人体はおおよそ左右対称形をしています。細かな左右差はありますが、最初の段階で左右差を考慮してしまうと形の基準がなくなってしまうので、よほど明確な意図がない限り最初は無視して作ることが多いのではないでしょうか。


ちなみに、人体の左右差ですが、顔の半分を反転させてくっつけるとズレが出ることはよく知られていますし、肋骨は右肺の容積が大きい関係で右側の方が長くなっています。

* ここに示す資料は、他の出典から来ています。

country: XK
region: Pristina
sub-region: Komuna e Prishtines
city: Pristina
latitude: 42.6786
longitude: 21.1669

話を戻すと、イラストだと描き初めに顔に十字を引いて左右のバランスを見るのが一般的ですが、立体造形でも胴体や腕、脚にヘラなどで正中線を入れます。


体をひねったり、曲げたり。動きが大きくなればなるほど形のチェックが難しくなって、描くのも難しくなりますが、正中線があると左右のバランスや傾きが確認できるのです。

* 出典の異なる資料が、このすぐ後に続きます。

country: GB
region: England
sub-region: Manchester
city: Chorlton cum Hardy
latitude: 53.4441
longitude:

100日チャレンジの素体でも、バランスをチェックする線を採用していて、以下の5種類を設定してます。文字で書くとややこしいですが、今回のバナー記事のイラストに見られる線です。部位に用語を書いていますので、興味がある人は教科書などで参照してみてください。


胴体の正面の線

前:頭頂から首の付け根(頸切痕)、臍、股の付け根(会陰)

後:頭頂から第七頚椎の棘突起、胸部から尾部までの脊柱の棘突起(脊柱稜)、股の付け根(会陰)


腕の正面の線

前:上腕二頭筋の短頭と長頭の間、肘窩、手首の中央、中指

後:上腕三頭筋の長頭、肘頭、手首の中央、中指


腕の側面の線

外側:僧帽筋と首の側面が重なる点、肩甲骨の肩峰、上腕骨の三角筋粗面、上腕骨の外側上顆稜、橈骨の茎状突起、母指

内側:腋窩、内側上顆、尺骨頭、小指の側面


胴体から脚の側面の線

外側:脇の下(腋窩)、脇腹の中央、骨盤の頂点(腸骨稜結節)、大腿骨の大転子、大腿骨の外側上顆、腓骨頭、腓骨の外果、外果と垂直に位置する足底

内側:会陰、大腿骨の内側上顆、脛骨の内果、内果と垂直に位置する足底


胴体から脚の正面の線

前:胸鎖乳突筋の後縁、鎖骨の内側1/3、乳頭、腹直筋の外側縁と大胸筋の腹部前縁の間、外腹斜筋の前縁、上前腸骨棘、膝蓋骨、脛骨粗面、足首の中央、人差し指

後:肩甲骨の内側縁、上後腸骨棘、殿部の中央膝窩、腓腹筋の内側頭と外側頭の間、踵骨隆起、足底、人差し指


ここで挙げた部位の多くは、体表から確認できる骨の部位を中心にしています。筋肉など軟部組織の形は体型や姿勢で形が変形しやすいので、基準点としてあまり向いていませんが、変形しにくい骨付近の部位や左右に挟まれた境界部、線として確認しやすい筋と腱の境界部を採用しています。